I am the queen of babysitting, the ruler of all things babies, dogs, cats, and even humans in their 30's! I am the monarch of teenage responsibility AND then some. But what I've learned in my unpaid career of sitting and watching is that I can't sit and watch everyone, and I need to stop worrying about the but-what-if'-I-don't's, and every other little detail. I've come to figure I can't be responsible for everything, and I should not make myself feel as if I should.
The story begins on a morning so bright and charming that it lit the match of happiness as soon as I popped out of bed. Well, I began my morning by splitting the job of getting my baby sister dressed for school with my mother. Then screaming and yelling at my little brother to listen to our mother (you'd figure she'd be doing this) as I'm getting clean, dressed, and pretty for school myself.
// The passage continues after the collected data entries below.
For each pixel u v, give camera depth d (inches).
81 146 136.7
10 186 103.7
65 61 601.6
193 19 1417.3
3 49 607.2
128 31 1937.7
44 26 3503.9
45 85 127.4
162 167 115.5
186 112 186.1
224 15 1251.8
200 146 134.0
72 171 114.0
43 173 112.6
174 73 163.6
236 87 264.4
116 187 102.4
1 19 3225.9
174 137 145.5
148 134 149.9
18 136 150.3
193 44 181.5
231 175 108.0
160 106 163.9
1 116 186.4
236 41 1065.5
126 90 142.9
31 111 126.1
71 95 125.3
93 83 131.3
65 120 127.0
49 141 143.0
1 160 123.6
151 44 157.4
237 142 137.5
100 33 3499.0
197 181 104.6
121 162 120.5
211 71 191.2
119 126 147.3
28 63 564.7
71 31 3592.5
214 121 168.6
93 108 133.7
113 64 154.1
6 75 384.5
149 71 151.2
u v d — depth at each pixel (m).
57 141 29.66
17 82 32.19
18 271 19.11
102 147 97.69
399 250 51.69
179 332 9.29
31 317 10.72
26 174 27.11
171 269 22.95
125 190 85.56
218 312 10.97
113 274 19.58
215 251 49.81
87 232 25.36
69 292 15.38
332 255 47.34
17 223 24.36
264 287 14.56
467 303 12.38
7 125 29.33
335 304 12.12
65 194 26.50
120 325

But as you would imagine, little brothers are little brothers and I have to spend 30 mins yelling at him to comprehend "get dressed". When I am done I began my morning journey across the street to awaken my boyfriend from his slumber so he'll be ready for school. He didn't come to school..... lately, when does he ever, and that was the last straw! I got so fed up with getting mad because it was my responsibility to do things for the benefit of other people and not being recognized, or them not even listening to me when THEY gave me that particular responsibility. So I came to the permanent conclusion that even though I have, even the slightest to full, responsibility of almost everything, I cant babysit everyone. I can't hold their hand, and I can't worry about everything. TAKE A LOAD OFF WILL YA, LEACIIE!!
I also realized that this little story will probably only make since in my head no matter how many times I revise, lol.
"I also realized that this little story will probably only make since in my head no matter how many times I revise, lol." --I completely understand that...that's why it's important to be able to see inside the minds of our readers when they see our words. So...here is a peak into my mind....first, you are magic with words and that totally works for me. Pieces like "monarch of teenage responsibility" get across the significance of your role, and other parts like "I've learned in my unpaid career of sitting and watching is that I can't sit and watch everyone," makes me feel like you are reflective, funny, and frustrated. When I kept on reading, I saw that the last adjective is totally true. I would say that I understand your frustration...but I can't do that because Mrs. Fulton is your teacher, and in our household, she is the one that really feels you. Awesome post. I'm glad that I came across it in my blogger feed. Write on!